Data START

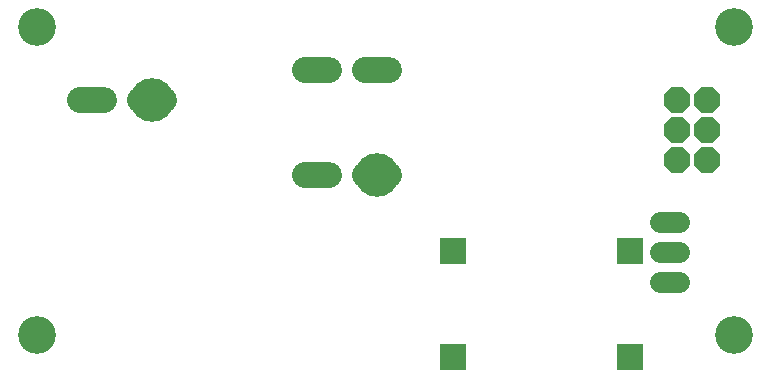
<source format=gbr>
G04 EAGLE Gerber RS-274X export*
G75*
%MOMM*%
%FSLAX34Y34*%
%LPD*%
%INSoldermask Bottom*%
%IPPOS*%
%AMOC8*
5,1,8,0,0,1.08239X$1,22.5*%
G01*
G04 Define Apertures*
%ADD10C,3.203200*%
%ADD11P,2.40204X8X112.5*%
%ADD12C,2.219200*%
%ADD13C,1.803200*%
%ADD14R,2.203200X2.203200*%
%ADD15C,3.703200*%
D10*
X620000Y290000D03*
X620000Y30000D03*
X30000Y30000D03*
X30000Y290000D03*
D11*
X571500Y177800D03*
X596900Y177800D03*
X571500Y203200D03*
X596900Y203200D03*
X571500Y228600D03*
X596900Y228600D03*
D12*
X86280Y228600D02*
X66120Y228600D01*
X116920Y228600D02*
X137080Y228600D01*
X256620Y165100D02*
X276780Y165100D01*
X307420Y165100D02*
X327580Y165100D01*
D13*
X557000Y74600D02*
X573000Y74600D01*
X573000Y100000D02*
X557000Y100000D01*
X557000Y125400D02*
X573000Y125400D01*
D12*
X276780Y254000D02*
X256620Y254000D01*
X307420Y254000D02*
X327580Y254000D01*
D14*
X382200Y101000D03*
X382200Y11000D03*
X532200Y101000D03*
X532200Y11000D03*
D15*
X127000Y228600D03*
X317500Y165100D03*
M02*

</source>
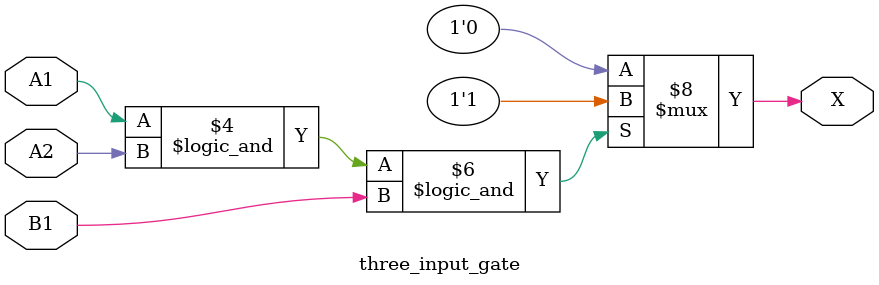
<source format=v>
module three_input_gate(
    input A1,
    input A2,
    input B1,
    output reg X
);

    always @ (A1, A2, B1)
    begin
        if (A1 == 1 && A2 == 1 && B1 == 1) begin
            X <= 1;
        end
        else begin
            X <= 0;
        end
    end

endmodule
</source>
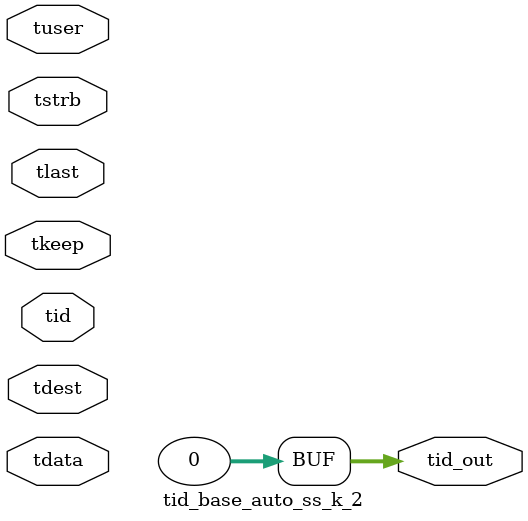
<source format=v>


`timescale 1ps/1ps

module tid_base_auto_ss_k_2 #
(
parameter C_S_AXIS_TID_WIDTH   = 1,
parameter C_S_AXIS_TUSER_WIDTH = 0,
parameter C_S_AXIS_TDATA_WIDTH = 0,
parameter C_S_AXIS_TDEST_WIDTH = 0,
parameter C_M_AXIS_TID_WIDTH   = 32
)
(
input  [(C_S_AXIS_TID_WIDTH   == 0 ? 1 : C_S_AXIS_TID_WIDTH)-1:0       ] tid,
input  [(C_S_AXIS_TDATA_WIDTH == 0 ? 1 : C_S_AXIS_TDATA_WIDTH)-1:0     ] tdata,
input  [(C_S_AXIS_TUSER_WIDTH == 0 ? 1 : C_S_AXIS_TUSER_WIDTH)-1:0     ] tuser,
input  [(C_S_AXIS_TDEST_WIDTH == 0 ? 1 : C_S_AXIS_TDEST_WIDTH)-1:0     ] tdest,
input  [(C_S_AXIS_TDATA_WIDTH/8)-1:0 ] tkeep,
input  [(C_S_AXIS_TDATA_WIDTH/8)-1:0 ] tstrb,
input                                                                    tlast,
output [(C_M_AXIS_TID_WIDTH   == 0 ? 1 : C_M_AXIS_TID_WIDTH)-1:0       ] tid_out
);

assign tid_out = {1'b0};

endmodule


</source>
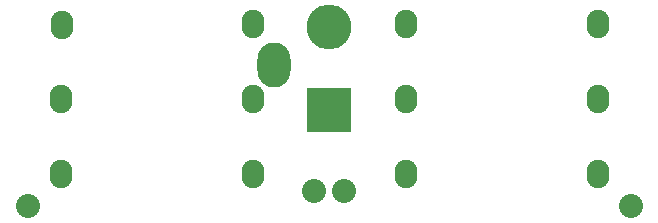
<source format=gbr>
G04 #@! TF.GenerationSoftware,KiCad,Pcbnew,(5.1.9-0-10_14)*
G04 #@! TF.CreationDate,2021-07-10T16:26:02+02:00*
G04 #@! TF.ProjectId,jack-power,6a61636b-2d70-46f7-9765-722e6b696361,rev?*
G04 #@! TF.SameCoordinates,Original*
G04 #@! TF.FileFunction,Soldermask,Bot*
G04 #@! TF.FilePolarity,Negative*
%FSLAX46Y46*%
G04 Gerber Fmt 4.6, Leading zero omitted, Abs format (unit mm)*
G04 Created by KiCad (PCBNEW (5.1.9-0-10_14)) date 2021-07-10 16:26:02*
%MOMM*%
%LPD*%
G01*
G04 APERTURE LIST*
%ADD10R,3.810000X3.810000*%
%ADD11O,3.810000X3.810000*%
%ADD12O,2.810000X3.810000*%
%ADD13O,1.930400X2.400000*%
%ADD14O,2.032000X2.032000*%
G04 APERTURE END LIST*
D10*
X103124000Y-71882000D03*
D11*
X103124000Y-64897000D03*
D12*
X98425000Y-68072000D03*
D13*
X125844000Y-77343000D03*
X109614000Y-77343000D03*
X125844000Y-64643000D03*
X109614000Y-64643000D03*
X125844000Y-70993000D03*
X109614000Y-70993000D03*
X96634000Y-77343000D03*
X80404000Y-77343000D03*
X96634000Y-64643000D03*
X80530200Y-64734800D03*
X96634000Y-70993000D03*
X80404000Y-70993000D03*
D14*
X128651000Y-80010000D03*
X77597000Y-80010000D03*
X104394000Y-78740000D03*
X101854000Y-78740000D03*
M02*

</source>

Data END

*What to produce*
Copy out all the entries exactly. Images stay out of the copy.

*Result of this exercise*
<source format=gbr>
G04 EAGLE Gerber RS-274X export*
G75*
%MOMM*%
%FSLAX34Y34*%
%LPD*%
%INSoldermask Bottom*%
%IPPOS*%
%AMOC8*
5,1,8,0,0,1.08239X$1,22.5*%
G01*
G04 Define Apertures*
%ADD10C,3.203200*%
%ADD11P,2.40204X8X112.5*%
%ADD12C,2.219200*%
%ADD13C,1.803200*%
%ADD14R,2.203200X2.203200*%
%ADD15C,3.703200*%
D10*
X620000Y290000D03*
X620000Y30000D03*
X30000Y30000D03*
X30000Y290000D03*
D11*
X571500Y177800D03*
X596900Y177800D03*
X571500Y203200D03*
X596900Y203200D03*
X571500Y228600D03*
X596900Y228600D03*
D12*
X86280Y228600D02*
X66120Y228600D01*
X116920Y228600D02*
X137080Y228600D01*
X256620Y165100D02*
X276780Y165100D01*
X307420Y165100D02*
X327580Y165100D01*
D13*
X557000Y74600D02*
X573000Y74600D01*
X573000Y100000D02*
X557000Y100000D01*
X557000Y125400D02*
X573000Y125400D01*
D12*
X276780Y254000D02*
X256620Y254000D01*
X307420Y254000D02*
X327580Y254000D01*
D14*
X382200Y101000D03*
X382200Y11000D03*
X532200Y101000D03*
X532200Y11000D03*
D15*
X127000Y228600D03*
X317500Y165100D03*
M02*

</source>
<source format=v>
module three_input_gate(
    input A1,
    input A2,
    input B1,
    output reg X
);

    always @ (A1, A2, B1)
    begin
        if (A1 == 1 && A2 == 1 && B1 == 1) begin
            X <= 1;
        end
        else begin
            X <= 0;
        end
    end

endmodule
</source>
<source format=v>


`timescale 1ps/1ps

module tid_base_auto_ss_k_2 #
(
parameter C_S_AXIS_TID_WIDTH   = 1,
parameter C_S_AXIS_TUSER_WIDTH = 0,
parameter C_S_AXIS_TDATA_WIDTH = 0,
parameter C_S_AXIS_TDEST_WIDTH = 0,
parameter C_M_AXIS_TID_WIDTH   = 32
)
(
input  [(C_S_AXIS_TID_WIDTH   == 0 ? 1 : C_S_AXIS_TID_WIDTH)-1:0       ] tid,
input  [(C_S_AXIS_TDATA_WIDTH == 0 ? 1 : C_S_AXIS_TDATA_WIDTH)-1:0     ] tdata,
input  [(C_S_AXIS_TUSER_WIDTH == 0 ? 1 : C_S_AXIS_TUSER_WIDTH)-1:0     ] tuser,
input  [(C_S_AXIS_TDEST_WIDTH == 0 ? 1 : C_S_AXIS_TDEST_WIDTH)-1:0     ] tdest,
input  [(C_S_AXIS_TDATA_WIDTH/8)-1:0 ] tkeep,
input  [(C_S_AXIS_TDATA_WIDTH/8)-1:0 ] tstrb,
input                                                                    tlast,
output [(C_M_AXIS_TID_WIDTH   == 0 ? 1 : C_M_AXIS_TID_WIDTH)-1:0       ] tid_out
);

assign tid_out = {1'b0};

endmodule


</source>
<source format=gbr>
G04 #@! TF.GenerationSoftware,KiCad,Pcbnew,(5.1.9-0-10_14)*
G04 #@! TF.CreationDate,2021-07-10T16:26:02+02:00*
G04 #@! TF.ProjectId,jack-power,6a61636b-2d70-46f7-9765-722e6b696361,rev?*
G04 #@! TF.SameCoordinates,Original*
G04 #@! TF.FileFunction,Soldermask,Bot*
G04 #@! TF.FilePolarity,Negative*
%FSLAX46Y46*%
G04 Gerber Fmt 4.6, Leading zero omitted, Abs format (unit mm)*
G04 Created by KiCad (PCBNEW (5.1.9-0-10_14)) date 2021-07-10 16:26:02*
%MOMM*%
%LPD*%
G01*
G04 APERTURE LIST*
%ADD10R,3.810000X3.810000*%
%ADD11O,3.810000X3.810000*%
%ADD12O,2.810000X3.810000*%
%ADD13O,1.930400X2.400000*%
%ADD14O,2.032000X2.032000*%
G04 APERTURE END LIST*
D10*
X103124000Y-71882000D03*
D11*
X103124000Y-64897000D03*
D12*
X98425000Y-68072000D03*
D13*
X125844000Y-77343000D03*
X109614000Y-77343000D03*
X125844000Y-64643000D03*
X109614000Y-64643000D03*
X125844000Y-70993000D03*
X109614000Y-70993000D03*
X96634000Y-77343000D03*
X80404000Y-77343000D03*
X96634000Y-64643000D03*
X80530200Y-64734800D03*
X96634000Y-70993000D03*
X80404000Y-70993000D03*
D14*
X128651000Y-80010000D03*
X77597000Y-80010000D03*
X104394000Y-78740000D03*
X101854000Y-78740000D03*
M02*

</source>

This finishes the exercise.